Monday, 25 November 2013

New Darwinian Speculation: Early Life Built Continents

One of the discarded suggestions for a naturalistic origin of life. Image courtesy of Wikipedia.



Joel Kontinen

For Darwinians, the origin and early development of life on Earth are difficult nuts to crack. However, one cannot blame them for not trying to figure out more or less – and usually less – plausible scenarios.

Like the one published recently in New Scientist:

Biological weathering of land, by which organisms eat up rocks and create sediments that wash into the oceans and pile up several metres thick. ‘Just think about lichens that cover bare rocks and provide continuous contact of water with the rock. Or bacteria that produce acids and dissolve rock,´ [Tilman] Spohn says.”

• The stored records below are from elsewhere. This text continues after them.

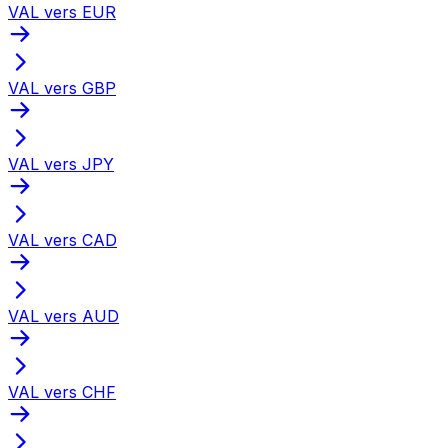
VAL vers EUR
VAL vers GBP
VAL vers JPY
VAL vers CAD
VAL vers AUD
VAL vers CHF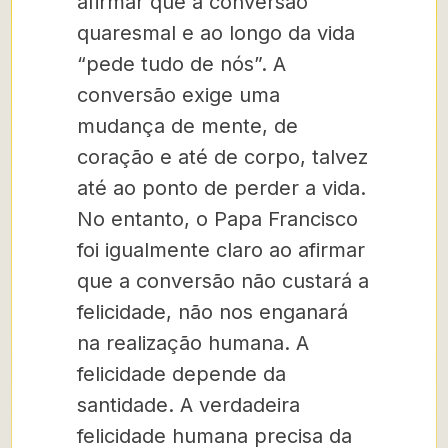
afirmar que a conversão
quaresmal e ao longo da vida
“pede tudo de nós”. A
conversão exige uma
mudança de mente, de
coração e até de corpo, talvez
até ao ponto de perder a vida.
No entanto, o Papa Francisco
foi igualmente claro ao afirmar
que a conversão não custará a
felicidade, não nos enganará
na realização humana. A
felicidade depende da
santidade. A verdadeira
felicidade humana precisa da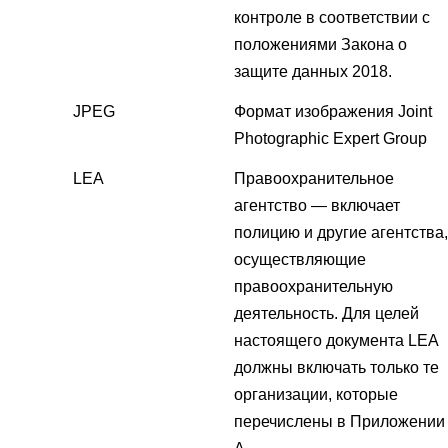
контроле в соответствии с
положениями Закона о
защите данных 2018.
JPEG
Формат изображения Joint
Photographic Expert Group
LEA
Правоохранительное
агентство — включает
полицию и другие агентства,
осуществляющие
правоохранительную
деятельность. Для целей
настоящего документа LEA
должны включать только те
организации, которые
перечислены в Приложении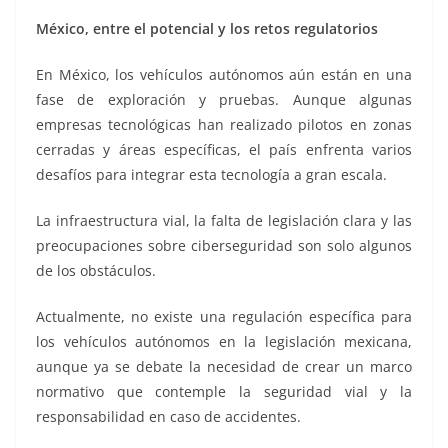
México, entre el potencial y los retos regulatorios
En México, los vehículos autónomos aún están en una
fase de exploración y pruebas. Aunque algunas
empresas tecnológicas han realizado pilotos en zonas
cerradas y áreas específicas, el país enfrenta varios
desafíos para integrar esta tecnología a gran escala.
La infraestructura vial, la falta de legislación clara y las
preocupaciones sobre ciberseguridad son solo algunos
de los obstáculos.
Actualmente, no existe una regulación específica para
los vehículos autónomos en la legislación mexicana,
aunque ya se debate la necesidad de crear un marco
normativo que contemple la seguridad vial y la
responsabilidad en caso de accidentes.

The Darwinian story continues:

Algae, bacteria and more complex life colonise the new land, erode it and dump masses of sediment into the ocean. The sediment – 40 per cent water by weight – is eventually pulled down more than 100 kilometres beneath the surface by early subducting tectonic plates, where piping hot temperatures release the trapped water. The hydrated mantle is viscous and more buoyant, so it rises and bursts through the surface in volcanic eruptions that add to the continental plate.”

This scenario is based on the assumption that Darwinian evolution is capable of producing and fostering life. While it is interesting, it is storytelling that relies on a computer simulation of what could have happened.

It has nothing to do with science but everything with science fiction.


Source:

Slezak, Michael. 2013. Early life built Earth's continents. New Scientist 2944 (25 November).